Search code examples
cipcsemaphorelinux-namespaces

Using POSIX semaphores between Linux kernel namespaces


I'm working on a C application using Linux namespaces, and one thing that's come up is the need to signal the child namespace from the parent using a semaphore (or something similar). Here's what I'm trying to do at the moment:

#define _GNU_SOURCE
#include <stdlib.h>
#include <sys/types.h>
#include <sys/wait.h>
#include <sys/mount.h>
#include <stdio.h>
#include <sched.h>
#include <signal.h>
#include <unistd.h>
#include <sys/ioctl.h>
#include <string.h>
#include <semaphore.h> 

//A stack for the container
#define STACK_SIZE (1024 * 1024)
static char stack[STACK_SIZE];

//The semaphore
sem_t semaphore;

int child(void* arg){
    int semval;

    //Print the semaphore state as read from the new namespace
    for(int i=0;i<6;i++){
        sem_getvalue(&semaphore, &semval);
        printf("Semaphore state: %d.\n", semval);
        sleep(1);
    }

    return 1;
}

int main(){
    //Init a shared POSIX semaphore with the value zero
    sem_init(&semaphore, 1, 0); 

    //Create the child namespace
    pid_t pid = clone(child, stack+STACK_SIZE, CLONE_NEWNET | CLONE_NEWUTS | CLONE_NEWIPC | CLONE_NEWPID | CLONE_NEWNS | SIGCHLD, NULL);

    //Wait, then post the semaphore
    sleep(3);
    printf("Posting semaphore\n");
    sem_post(&semaphore);

    //Wait for it to return
    waitpid(pid, NULL, 0);

    return 0;
}

As I understand it, this should start up child in a new namespace where it will spit out the value of the semaphore a few times.
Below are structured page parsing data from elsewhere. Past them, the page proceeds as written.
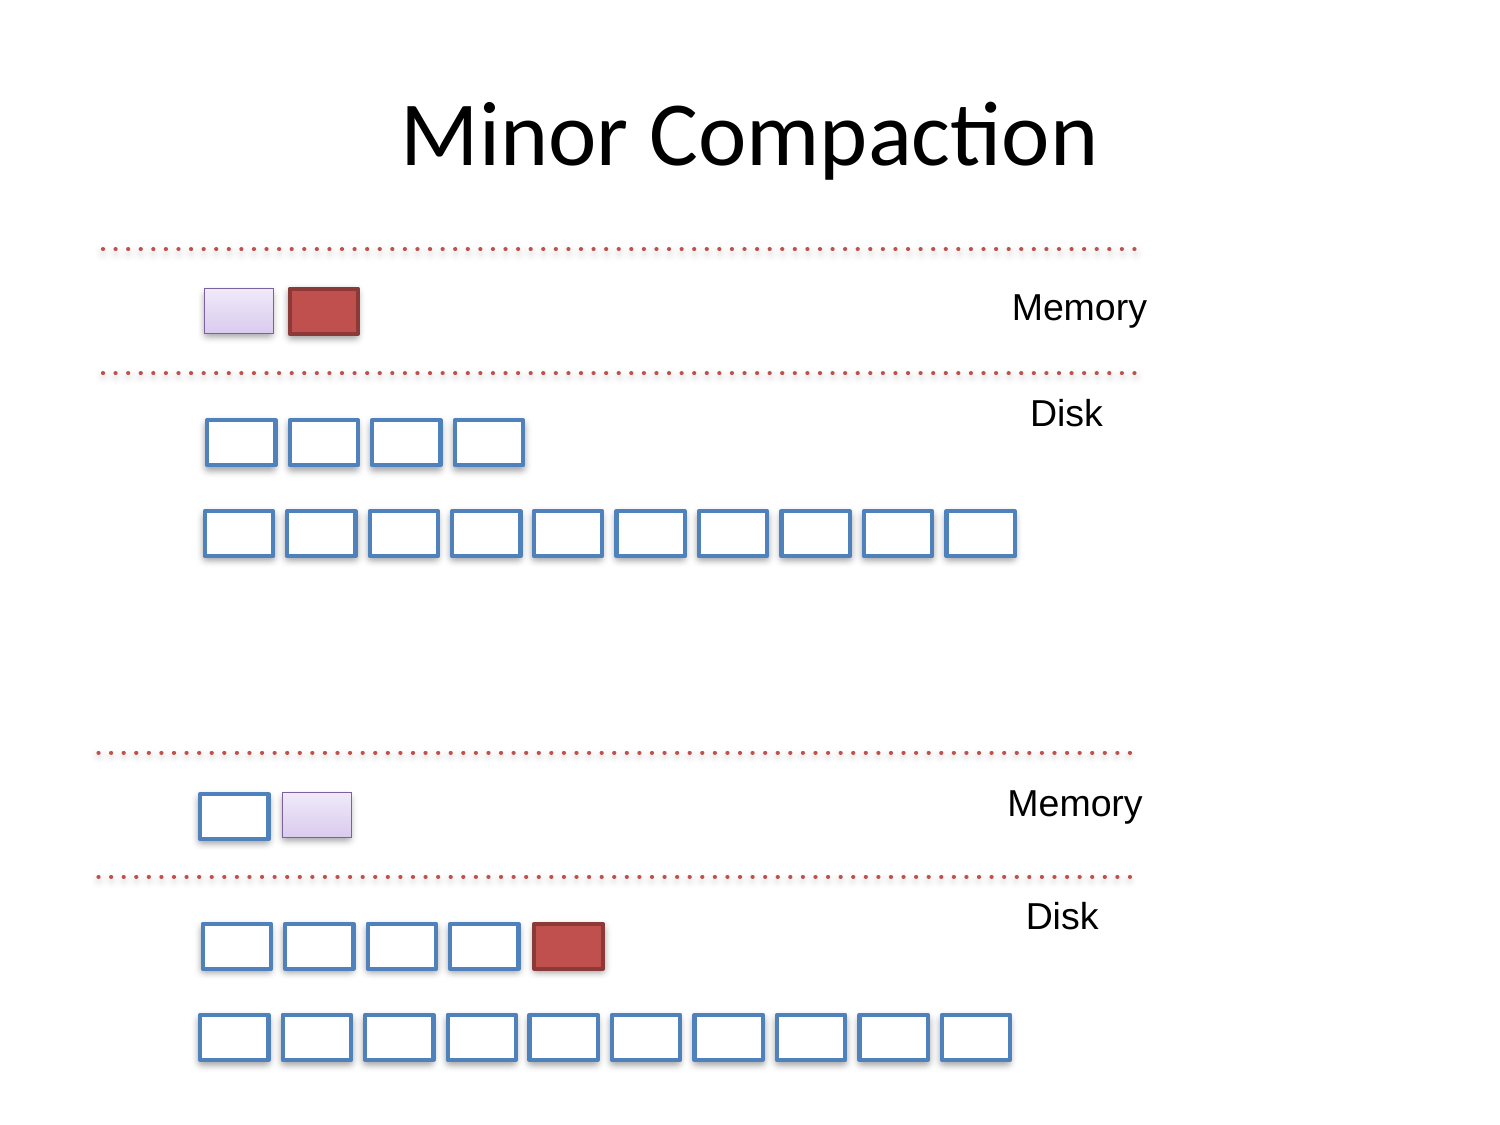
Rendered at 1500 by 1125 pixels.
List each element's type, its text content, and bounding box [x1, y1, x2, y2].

text_box [529, 1014, 598, 1060]
text_box [372, 420, 441, 466]
text_box [200, 794, 269, 840]
text_box [202, 923, 272, 969]
text_box [452, 511, 521, 557]
text_box [534, 923, 603, 969]
text_box Disk [1030, 388, 1104, 434]
text_box [287, 511, 356, 557]
text_box [204, 511, 274, 557]
text_box Memory [1007, 778, 1143, 824]
text_box [694, 1014, 763, 1060]
text_box [611, 1014, 681, 1060]
title Minor Compaction [74, 44, 1426, 213]
text_box Memory [1004, 274, 1155, 335]
text_box [946, 511, 1015, 557]
text_box [859, 1014, 928, 1060]
text_box [863, 511, 933, 557]
text_box [781, 511, 850, 557]
text_box Disk [1025, 892, 1099, 938]
text_box [289, 288, 359, 334]
text_box [776, 1014, 846, 1060]
text_box [533, 511, 603, 557]
text_box [200, 1014, 269, 1060]
text_box [447, 1014, 517, 1060]
text_box [207, 420, 276, 466]
text_box [941, 1014, 1011, 1060]
text_box [285, 923, 354, 969]
text_box [365, 1014, 434, 1060]
text_box [204, 288, 274, 334]
text_box [454, 420, 524, 466]
text_box [369, 511, 439, 557]
text_box [616, 511, 685, 557]
text_box [450, 923, 519, 969]
text_box [698, 511, 768, 557]
text_box [282, 792, 352, 838]
text_box [289, 420, 359, 466]
text_box [282, 1014, 352, 1060]
text_box [367, 923, 437, 969]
We should be able to see when the parent process in the parent namespace posts it, however, we don't:

Semaphore state: 0.
Semaphore state: 0.
Semaphore state: 0.
Posting semaphore
Semaphore state: 0.
Semaphore state: 0.
Semaphore state: 0.

The semaphore is initialized as shared, and removing CLONE_NEWIPC from the clone call doesn't fix this either (as I understand it, that only deals with isolating SysV IPC anyway, not this POSIX semaphore).

Another quirk of this is that if we initialize the semaphore to a different value (e.g. sem_init(&semaphore, 1, 3);, the child namespace will read that initial value:

Semaphore state: 3.
Semaphore state: 3.
Semaphore state: 3.
Posting semaphore
Semaphore state: 3.
Semaphore state: 3.
Semaphore state: 3.

As such, it's seemingly not totally failing to access the semaphore - it's just failing to see when it's posted. How are you supposed to do this? Is there some special shared memory trick I need to set up to get it to work between namespaces, or am I just doing something wrong here?


Solution

  • sem_* assumes the semaphore memory is shared between the processes/threads.

    When you clone/fork, you get a different copy.

    To fix, add CLONE_VM to your flags argument [preferred].

    Or, ensure that the semaphore is in shared memory (e.g. mmap, shmget, etc) before doing the clone.